Problematisch wird es, wenn eine solche Personengesellschaft internationale Einkünfte erzielt – etwa aus einer Betriebsstätte im Ausland oder durch Beteiligung an einer ausländischen Kapitalgesellschaft. Hier stellt sich die Frage, ob Deutschland die ausländischen Besteuerungsvorteile anerkennt oder den Vorwurf des Treaty Shoppings erhebt.
Worauf Unternehmer achten sollten
Damit eine internationale Struktur mit Personengesellschaft steuerlich anerkannt wird, sind folgende Voraussetzungen besonders wichtig:
Dokumentierte Gesellschafterstruktur
Wer ist wirtschaftlich beteiligt? Wo sind die Gesellschafter steuerlich ansässig?Tatsächliche Substanz im Ausland
Eine reine Briefkastenadresse genügt nicht – es braucht Betriebsstätten, Geschäftsräume, Personal oder operative Tätigkeiten.Keine künstlichen Zwischenschaltungen
Zwischengesellschaften ohne wirtschaftlichen Hintergrund gelten als missbräuchlich.Sorgfältige Vertragsgestaltung
Alle Vereinbarungen, insbesondere zu Sondervergütungen wie Mieten oder Darlehenszinsen an Gesellschafter, müssen auch international steuerlich anerkannt sein. Ohne korrekte Strukturierung droht Doppelbesteuerung.
Empfehlung aus der Praxis
Internationale Investitionen und Beteiligungen über Personengesellschaften bleiben attraktiv – steuerlich wie wirtschaftlich.
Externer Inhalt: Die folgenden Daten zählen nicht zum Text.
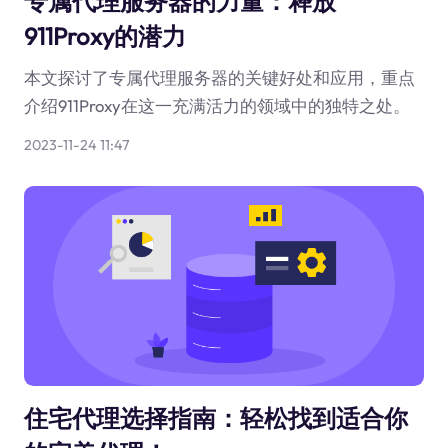
专属代理服务器的力量：释放
911Proxy的潜力
本文探讨了专属代理服务器的关键好处和应用，重点
介绍911Proxy在这一充满活力的领域中的独特之处。
2023-11-24 11:47
住宅代理选择指南：轻松找到适合你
Doch sie müssen rechtssicher, transparent und substanziell aufgebaut sein. Wichtig ist eine frühzeitige steuerliche Prüfung, gegebenenfalls in Abstimmung mit ausländischen Beratern.
Unser Rat:
Prüfen Sie alle Strukturen sorgfältig – insbesondere vor der Investition.
Vermeiden Sie schematische Lösungen und Einheitsstrukturen.
Dokumentieren Sie wirtschaftliche Tätigkeiten und Substanznachweise.
Planen Sie ein regelmäßiges Monitoring der Struktur zur Absicherung gegenüber den Finanzbehörden.